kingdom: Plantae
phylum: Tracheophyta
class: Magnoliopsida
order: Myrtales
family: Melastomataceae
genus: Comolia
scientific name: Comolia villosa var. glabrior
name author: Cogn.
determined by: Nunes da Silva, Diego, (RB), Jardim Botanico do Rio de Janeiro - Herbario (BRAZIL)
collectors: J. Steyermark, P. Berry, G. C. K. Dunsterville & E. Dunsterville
········
→ AIM OF THE EXERCISE: Rewrite the entries above with "collectors" changed to "collected by" and everything else left as it is.

→ TASK RESULT:
kingdom: Plantae
phylum: Tracheophyta
class: Magnoliopsida
order: Myrtales
family: Melastomataceae
genus: Comolia
scientific name: Comolia villosa var. glabrior
name author: Cogn.
determined by: Nunes da Silva, Diego, (RB), Jardim Botanico do Rio de Janeiro - Herbario (BRAZIL)
collected by: J. Steyermark, P. Berry, G. C. K. Dunsterville & E. Dunsterville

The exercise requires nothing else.